A year later, during the California Gold Rush, Mexicans, Native Americans and Chinese immigrants were either lynched or evicted from the gold fields by Anglo American settlers. Subsequently, anti-Chinese riots broke out in Los Angeles and other western cities resulting in the death of scores of immigrants.

Japanese Americans faced their biggest challenge in California during World War II when they were forced into internment camps. Not until 1988 did President Ronald Reagan formally apologize for this action and offer reparations to Japanese Americans and their heirs.

In the past two years, the failure of Congress to pass comprehensive immigration reform has unleashed an unprecedented tide of nativist feelings against undocumented immigrants from Mexico and Latin America.

The result is an upsurge in hate groups such as the Minutemen, a forty per cent increase in hate crimes against immigrants, and racial profiling of U.S. citizens of color.

Moreover, media celebrities such as CNN’s Lou Dobbs, Pat Buchanan and talk radio host Michael Savage continuously fan the flames of hatred and hysteria, accusing immigrants of creating economic chaos, spreading disease and increasing crime rates.

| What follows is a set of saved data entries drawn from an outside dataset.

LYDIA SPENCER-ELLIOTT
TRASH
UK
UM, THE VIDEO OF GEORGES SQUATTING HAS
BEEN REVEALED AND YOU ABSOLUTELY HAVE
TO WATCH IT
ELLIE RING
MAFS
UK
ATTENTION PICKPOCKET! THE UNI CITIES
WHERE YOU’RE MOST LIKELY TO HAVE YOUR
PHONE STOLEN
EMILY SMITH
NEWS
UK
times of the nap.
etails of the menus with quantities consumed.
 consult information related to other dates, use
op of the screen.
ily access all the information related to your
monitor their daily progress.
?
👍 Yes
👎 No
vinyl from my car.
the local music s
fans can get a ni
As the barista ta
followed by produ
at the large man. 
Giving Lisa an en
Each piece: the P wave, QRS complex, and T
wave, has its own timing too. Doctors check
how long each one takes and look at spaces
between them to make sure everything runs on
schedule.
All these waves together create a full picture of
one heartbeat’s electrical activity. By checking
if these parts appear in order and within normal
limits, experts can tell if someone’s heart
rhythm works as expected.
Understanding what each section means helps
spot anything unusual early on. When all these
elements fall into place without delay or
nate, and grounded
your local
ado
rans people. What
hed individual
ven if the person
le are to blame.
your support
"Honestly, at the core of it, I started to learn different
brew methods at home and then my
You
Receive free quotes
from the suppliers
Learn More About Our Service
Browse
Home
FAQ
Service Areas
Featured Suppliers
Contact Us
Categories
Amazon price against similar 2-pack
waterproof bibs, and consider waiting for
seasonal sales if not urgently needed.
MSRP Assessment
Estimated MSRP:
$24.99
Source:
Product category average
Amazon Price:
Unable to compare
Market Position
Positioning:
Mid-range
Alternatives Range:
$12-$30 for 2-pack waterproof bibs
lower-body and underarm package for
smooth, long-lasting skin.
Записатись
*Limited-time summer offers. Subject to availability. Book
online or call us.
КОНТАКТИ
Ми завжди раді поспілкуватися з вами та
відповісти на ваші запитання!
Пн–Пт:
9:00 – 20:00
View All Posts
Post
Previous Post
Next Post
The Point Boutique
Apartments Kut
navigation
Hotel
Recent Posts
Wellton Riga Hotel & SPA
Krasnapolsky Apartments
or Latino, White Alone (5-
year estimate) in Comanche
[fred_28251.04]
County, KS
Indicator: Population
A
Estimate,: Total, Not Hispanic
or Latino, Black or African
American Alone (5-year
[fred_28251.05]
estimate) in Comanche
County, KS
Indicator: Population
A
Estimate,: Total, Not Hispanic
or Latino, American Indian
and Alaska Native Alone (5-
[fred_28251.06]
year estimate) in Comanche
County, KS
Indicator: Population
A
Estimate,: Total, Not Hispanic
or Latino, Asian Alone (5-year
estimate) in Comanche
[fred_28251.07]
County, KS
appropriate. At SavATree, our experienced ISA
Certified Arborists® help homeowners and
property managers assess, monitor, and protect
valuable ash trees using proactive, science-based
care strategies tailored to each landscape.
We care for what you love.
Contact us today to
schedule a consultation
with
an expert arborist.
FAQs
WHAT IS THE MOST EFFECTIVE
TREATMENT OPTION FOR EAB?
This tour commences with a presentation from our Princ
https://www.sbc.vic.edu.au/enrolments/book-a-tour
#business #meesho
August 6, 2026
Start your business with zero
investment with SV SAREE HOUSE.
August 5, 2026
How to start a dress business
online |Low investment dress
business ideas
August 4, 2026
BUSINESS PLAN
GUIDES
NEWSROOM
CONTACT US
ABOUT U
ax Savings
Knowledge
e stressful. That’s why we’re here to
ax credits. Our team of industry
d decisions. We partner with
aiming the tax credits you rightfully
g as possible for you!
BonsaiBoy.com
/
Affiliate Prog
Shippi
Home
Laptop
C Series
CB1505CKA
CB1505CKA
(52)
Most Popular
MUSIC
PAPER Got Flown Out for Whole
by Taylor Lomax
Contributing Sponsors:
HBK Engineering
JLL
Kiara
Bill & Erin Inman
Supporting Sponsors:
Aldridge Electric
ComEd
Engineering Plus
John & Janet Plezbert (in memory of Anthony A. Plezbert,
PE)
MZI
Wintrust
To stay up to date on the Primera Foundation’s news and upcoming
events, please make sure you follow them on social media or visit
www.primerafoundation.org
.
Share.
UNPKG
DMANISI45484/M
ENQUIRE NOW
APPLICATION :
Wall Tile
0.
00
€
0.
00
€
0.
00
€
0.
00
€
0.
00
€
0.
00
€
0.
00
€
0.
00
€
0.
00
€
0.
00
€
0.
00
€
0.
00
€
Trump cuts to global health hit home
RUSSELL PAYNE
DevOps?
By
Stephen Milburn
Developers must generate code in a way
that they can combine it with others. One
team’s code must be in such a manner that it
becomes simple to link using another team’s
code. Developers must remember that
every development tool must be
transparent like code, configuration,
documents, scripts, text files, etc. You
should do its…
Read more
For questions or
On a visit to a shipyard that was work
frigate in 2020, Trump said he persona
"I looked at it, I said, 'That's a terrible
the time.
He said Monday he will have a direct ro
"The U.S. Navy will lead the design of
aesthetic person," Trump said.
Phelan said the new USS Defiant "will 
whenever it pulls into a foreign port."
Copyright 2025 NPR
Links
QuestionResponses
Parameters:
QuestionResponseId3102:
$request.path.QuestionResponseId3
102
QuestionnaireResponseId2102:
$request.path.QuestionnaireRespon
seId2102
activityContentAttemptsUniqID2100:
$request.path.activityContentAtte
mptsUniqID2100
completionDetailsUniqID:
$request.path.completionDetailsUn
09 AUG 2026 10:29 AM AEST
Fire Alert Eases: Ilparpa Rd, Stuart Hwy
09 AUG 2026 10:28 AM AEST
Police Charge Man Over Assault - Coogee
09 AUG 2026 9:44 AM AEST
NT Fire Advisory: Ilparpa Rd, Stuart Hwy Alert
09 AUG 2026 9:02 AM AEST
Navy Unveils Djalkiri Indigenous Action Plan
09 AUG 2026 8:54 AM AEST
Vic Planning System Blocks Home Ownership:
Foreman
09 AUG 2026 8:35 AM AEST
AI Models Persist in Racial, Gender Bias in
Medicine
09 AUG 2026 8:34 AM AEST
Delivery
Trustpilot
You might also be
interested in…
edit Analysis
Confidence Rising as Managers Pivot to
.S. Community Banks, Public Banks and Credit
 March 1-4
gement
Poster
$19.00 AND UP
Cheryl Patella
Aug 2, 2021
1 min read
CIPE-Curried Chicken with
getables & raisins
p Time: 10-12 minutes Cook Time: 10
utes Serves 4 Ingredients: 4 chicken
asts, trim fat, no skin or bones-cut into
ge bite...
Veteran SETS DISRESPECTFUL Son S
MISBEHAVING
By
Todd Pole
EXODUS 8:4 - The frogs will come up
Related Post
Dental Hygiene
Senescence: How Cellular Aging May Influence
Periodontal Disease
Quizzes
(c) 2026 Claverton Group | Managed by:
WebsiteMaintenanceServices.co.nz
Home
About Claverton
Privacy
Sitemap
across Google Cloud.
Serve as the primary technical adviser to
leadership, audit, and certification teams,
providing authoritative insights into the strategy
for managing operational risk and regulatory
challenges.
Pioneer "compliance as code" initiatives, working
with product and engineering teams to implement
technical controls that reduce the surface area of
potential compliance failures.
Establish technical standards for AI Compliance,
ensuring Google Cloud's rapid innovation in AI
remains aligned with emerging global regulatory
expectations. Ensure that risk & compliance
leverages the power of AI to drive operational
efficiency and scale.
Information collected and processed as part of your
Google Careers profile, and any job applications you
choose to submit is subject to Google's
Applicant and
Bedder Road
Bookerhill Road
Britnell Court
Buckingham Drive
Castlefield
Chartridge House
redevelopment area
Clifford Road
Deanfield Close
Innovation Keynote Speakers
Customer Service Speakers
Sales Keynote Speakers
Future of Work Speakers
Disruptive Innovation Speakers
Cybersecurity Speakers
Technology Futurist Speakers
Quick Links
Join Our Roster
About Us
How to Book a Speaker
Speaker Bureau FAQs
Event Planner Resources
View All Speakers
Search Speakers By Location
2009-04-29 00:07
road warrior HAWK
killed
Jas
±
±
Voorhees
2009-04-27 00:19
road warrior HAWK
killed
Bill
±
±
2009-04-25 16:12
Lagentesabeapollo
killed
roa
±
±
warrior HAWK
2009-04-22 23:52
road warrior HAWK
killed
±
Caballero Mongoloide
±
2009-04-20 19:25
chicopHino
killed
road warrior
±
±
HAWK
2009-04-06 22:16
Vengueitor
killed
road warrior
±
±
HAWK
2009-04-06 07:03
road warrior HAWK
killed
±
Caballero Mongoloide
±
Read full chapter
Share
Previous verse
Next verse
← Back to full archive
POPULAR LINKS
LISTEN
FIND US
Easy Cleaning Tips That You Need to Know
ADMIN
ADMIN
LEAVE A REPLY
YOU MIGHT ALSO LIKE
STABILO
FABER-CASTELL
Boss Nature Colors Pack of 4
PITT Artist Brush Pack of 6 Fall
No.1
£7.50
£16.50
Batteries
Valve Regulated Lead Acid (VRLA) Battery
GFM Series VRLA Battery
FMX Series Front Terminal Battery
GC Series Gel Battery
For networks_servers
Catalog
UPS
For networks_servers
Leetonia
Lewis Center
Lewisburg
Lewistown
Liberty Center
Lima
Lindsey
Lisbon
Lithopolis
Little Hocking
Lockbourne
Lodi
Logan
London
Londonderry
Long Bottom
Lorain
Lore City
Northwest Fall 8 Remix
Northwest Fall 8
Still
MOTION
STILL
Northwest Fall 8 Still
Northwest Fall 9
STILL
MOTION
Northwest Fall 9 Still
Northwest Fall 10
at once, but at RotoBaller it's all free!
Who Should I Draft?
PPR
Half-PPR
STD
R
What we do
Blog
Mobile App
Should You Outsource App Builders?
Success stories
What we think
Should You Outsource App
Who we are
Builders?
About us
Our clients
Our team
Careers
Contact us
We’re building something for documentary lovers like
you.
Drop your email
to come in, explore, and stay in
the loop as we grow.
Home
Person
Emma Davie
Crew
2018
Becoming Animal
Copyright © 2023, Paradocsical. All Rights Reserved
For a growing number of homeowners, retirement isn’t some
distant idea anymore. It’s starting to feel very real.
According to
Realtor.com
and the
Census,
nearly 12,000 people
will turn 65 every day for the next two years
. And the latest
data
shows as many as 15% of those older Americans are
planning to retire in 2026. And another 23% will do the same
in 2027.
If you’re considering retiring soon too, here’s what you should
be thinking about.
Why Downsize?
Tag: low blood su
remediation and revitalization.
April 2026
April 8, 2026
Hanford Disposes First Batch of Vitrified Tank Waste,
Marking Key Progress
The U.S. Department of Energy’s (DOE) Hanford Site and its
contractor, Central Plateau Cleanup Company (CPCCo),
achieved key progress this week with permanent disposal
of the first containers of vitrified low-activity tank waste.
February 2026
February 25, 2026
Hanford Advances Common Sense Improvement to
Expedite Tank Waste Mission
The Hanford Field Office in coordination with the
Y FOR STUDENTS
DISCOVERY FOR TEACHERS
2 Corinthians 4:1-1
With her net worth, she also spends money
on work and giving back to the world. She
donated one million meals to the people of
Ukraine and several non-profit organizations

Meanwhile, nativism has been adopted as official government policy.

Billions of dollars have been appropriated in an effort to remove undocumented immigrants by any means necessary.

This includes factory and home raids by the Immigration and Customs Enforcement (ICE) officials that have divided families and sown chaos in Latino communities; and the enactment of city and state laws designed to intimidate and deport undocumented citizens and to punish those who defend them. In some places church workers can be arrested as felons for transporting undocumented immigrants to health clinics.

In addition, the government is funding overcrowded detention centers with inadequate medical care leading to 83 immigrant deaths in the past three years. Children in these privately run centers are forced to wear prison garb. And at one center in Texas, prison guards have been accused of beating and sexually assaulting several children.

Finally, U.S. taxpayers are financing a $62 billion fence on the U.S. Mexico border which disrupts border communities, creates environmental havoc, insults our neighbors to the south and has a dubious chance of stopping the flow of illegal immigrants.

These policies show that nativism today is no different than it was in the early 1800s: racial stereotyping, fear mongering, disinformation, and the targeting of vulnerable working class people.

The U.S. Catholic bishops staunchly defend a path to legalization for undocumented immigrants. Their pleas were reinforced by Pope Benedict XVI who spoke out recently on behalf of immigrant children and family unification. What remains is for all of us to take action on this important issue.

After all, an injury to one is an injury to all.